The Institute for Policy Studies offers solutions rooted in fairness and democracy. Wealth should be taxed at higher rates, foundations should face stricter payout requirements, and transparency must be enforced so billionaires cannot hide behind anonymous vehicles. Most importantly, the system must recognize that public needs are best addressed through public institutions, not the whims of a handful of billionaires. True democracy means reclaiming control over resources that belong to the people.
The case of Mackenzie Scott, who has given away over $19 billion quickly and with trust-based methods, shows that genuine, impactful philanthropy is possible. Yet even Scott’s example highlights the absurdity of concentrated wealth. She gives away billions, and still, her fortune grows because the system keeps inflating the assets of the ultra-rich. This makes clear that wealth concentration itself is the problem. Charity cannot substitute for justice.
Progressives have long argued that democracy cannot coexist with oligarchy. If billionaire wealth continues to grow faster than the economy while workers’ wages stagnate, society will slide deeper into inequality and instability.

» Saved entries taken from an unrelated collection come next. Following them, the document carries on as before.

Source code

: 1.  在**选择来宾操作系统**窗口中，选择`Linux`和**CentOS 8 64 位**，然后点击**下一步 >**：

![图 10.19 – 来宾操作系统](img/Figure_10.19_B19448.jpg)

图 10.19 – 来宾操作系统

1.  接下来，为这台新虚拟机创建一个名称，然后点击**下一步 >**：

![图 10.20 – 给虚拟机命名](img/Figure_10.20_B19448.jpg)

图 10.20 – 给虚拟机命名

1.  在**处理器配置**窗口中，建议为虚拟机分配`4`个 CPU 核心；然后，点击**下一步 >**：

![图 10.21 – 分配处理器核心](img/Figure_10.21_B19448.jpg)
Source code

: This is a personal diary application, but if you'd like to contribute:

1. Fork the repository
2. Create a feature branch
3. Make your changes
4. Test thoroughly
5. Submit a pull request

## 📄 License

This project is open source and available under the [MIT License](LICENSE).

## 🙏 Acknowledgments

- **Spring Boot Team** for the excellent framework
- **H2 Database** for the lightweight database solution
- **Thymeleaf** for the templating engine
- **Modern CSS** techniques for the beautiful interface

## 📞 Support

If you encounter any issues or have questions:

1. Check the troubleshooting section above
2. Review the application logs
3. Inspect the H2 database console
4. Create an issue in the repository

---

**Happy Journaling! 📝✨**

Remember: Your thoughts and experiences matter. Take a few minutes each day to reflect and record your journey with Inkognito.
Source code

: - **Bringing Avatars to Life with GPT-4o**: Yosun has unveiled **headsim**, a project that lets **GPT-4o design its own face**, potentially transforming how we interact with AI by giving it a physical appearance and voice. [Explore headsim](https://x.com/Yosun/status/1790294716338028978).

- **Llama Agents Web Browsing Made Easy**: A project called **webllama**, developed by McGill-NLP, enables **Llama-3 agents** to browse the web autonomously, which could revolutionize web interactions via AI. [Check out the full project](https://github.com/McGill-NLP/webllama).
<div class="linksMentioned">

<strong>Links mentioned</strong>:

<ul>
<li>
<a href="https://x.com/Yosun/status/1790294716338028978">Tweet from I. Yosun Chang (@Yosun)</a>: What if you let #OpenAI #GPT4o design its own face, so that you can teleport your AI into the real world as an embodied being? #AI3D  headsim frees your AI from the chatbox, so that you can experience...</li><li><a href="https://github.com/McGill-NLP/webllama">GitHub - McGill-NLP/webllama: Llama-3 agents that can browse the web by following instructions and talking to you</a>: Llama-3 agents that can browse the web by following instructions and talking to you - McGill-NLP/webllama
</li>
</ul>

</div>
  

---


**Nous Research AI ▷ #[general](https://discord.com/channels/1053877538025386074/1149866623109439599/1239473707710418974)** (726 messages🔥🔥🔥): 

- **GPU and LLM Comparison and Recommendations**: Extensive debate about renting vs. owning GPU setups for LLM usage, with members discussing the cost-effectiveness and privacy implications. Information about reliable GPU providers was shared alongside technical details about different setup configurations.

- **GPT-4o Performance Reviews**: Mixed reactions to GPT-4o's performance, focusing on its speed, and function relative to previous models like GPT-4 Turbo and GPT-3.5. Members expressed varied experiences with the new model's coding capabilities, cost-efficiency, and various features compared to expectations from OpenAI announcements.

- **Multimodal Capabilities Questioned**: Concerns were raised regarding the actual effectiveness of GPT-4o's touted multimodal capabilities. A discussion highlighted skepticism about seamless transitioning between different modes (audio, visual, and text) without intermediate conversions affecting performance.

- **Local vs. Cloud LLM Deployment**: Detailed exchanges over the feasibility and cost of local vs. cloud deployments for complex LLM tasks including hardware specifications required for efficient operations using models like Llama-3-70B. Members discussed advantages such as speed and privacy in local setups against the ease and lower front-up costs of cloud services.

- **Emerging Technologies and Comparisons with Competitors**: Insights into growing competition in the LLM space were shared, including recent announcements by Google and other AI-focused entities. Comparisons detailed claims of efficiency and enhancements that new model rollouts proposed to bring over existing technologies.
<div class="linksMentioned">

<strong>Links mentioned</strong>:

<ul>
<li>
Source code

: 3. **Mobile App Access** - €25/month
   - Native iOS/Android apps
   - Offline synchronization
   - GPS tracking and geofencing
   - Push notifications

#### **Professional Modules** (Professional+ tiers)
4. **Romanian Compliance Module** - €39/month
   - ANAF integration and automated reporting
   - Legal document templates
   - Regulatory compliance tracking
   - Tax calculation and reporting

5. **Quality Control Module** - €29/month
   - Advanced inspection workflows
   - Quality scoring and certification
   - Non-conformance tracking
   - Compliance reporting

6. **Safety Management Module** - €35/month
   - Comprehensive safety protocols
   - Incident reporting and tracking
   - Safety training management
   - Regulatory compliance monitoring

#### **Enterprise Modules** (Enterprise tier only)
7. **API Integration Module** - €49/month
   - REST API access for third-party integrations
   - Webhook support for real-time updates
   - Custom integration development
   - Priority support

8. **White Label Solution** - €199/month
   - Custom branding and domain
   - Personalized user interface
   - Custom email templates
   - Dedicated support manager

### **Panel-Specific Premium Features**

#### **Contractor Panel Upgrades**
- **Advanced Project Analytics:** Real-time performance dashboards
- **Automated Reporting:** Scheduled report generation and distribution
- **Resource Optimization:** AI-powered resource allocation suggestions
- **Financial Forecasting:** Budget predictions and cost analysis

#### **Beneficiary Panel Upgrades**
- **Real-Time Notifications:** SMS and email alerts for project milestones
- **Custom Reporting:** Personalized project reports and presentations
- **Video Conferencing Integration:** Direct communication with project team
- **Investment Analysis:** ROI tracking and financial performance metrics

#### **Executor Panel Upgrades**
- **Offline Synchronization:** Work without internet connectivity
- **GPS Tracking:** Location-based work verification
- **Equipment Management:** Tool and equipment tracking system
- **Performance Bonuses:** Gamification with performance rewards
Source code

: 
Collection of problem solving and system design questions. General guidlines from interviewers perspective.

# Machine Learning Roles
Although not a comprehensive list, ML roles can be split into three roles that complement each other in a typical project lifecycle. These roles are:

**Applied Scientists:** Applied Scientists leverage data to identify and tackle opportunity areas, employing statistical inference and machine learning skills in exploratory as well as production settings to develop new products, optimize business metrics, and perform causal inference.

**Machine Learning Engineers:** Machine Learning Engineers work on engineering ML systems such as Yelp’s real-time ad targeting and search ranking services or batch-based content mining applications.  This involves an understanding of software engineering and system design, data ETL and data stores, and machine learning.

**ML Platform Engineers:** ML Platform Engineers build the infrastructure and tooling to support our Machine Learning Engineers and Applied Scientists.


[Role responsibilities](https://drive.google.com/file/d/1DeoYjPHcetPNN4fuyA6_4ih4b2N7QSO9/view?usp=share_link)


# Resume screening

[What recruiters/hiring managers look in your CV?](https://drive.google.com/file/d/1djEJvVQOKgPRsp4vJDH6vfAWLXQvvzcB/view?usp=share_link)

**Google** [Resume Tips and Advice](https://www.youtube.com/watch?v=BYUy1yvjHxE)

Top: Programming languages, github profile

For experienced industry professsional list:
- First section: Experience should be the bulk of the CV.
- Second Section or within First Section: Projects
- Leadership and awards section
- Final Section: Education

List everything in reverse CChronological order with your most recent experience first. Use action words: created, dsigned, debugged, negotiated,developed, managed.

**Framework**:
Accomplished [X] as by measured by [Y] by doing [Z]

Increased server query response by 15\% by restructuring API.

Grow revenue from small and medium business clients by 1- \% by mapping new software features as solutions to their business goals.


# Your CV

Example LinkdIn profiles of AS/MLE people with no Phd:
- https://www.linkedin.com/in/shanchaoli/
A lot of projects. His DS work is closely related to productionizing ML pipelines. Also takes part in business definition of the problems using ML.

As DeVaan notes, if foundations grow unchecked, they will be worth trillions, controlled by dynastic families, undermining both democracy and fairness.
The conclusion is unavoidable: the billionaire class has failed to honor its commitments because the system was never designed to hold them accountable. It was designed to preserve their wealth and power. Breaking this cycle requires robust progressive taxation, democratic reforms, and the political will to challenge the myth of billionaire benevolence. The wealth of the ultra-rich belongs not in perpetual foundations but in the public coffers, funding the schools, hospitals, and communities that built it in the first place.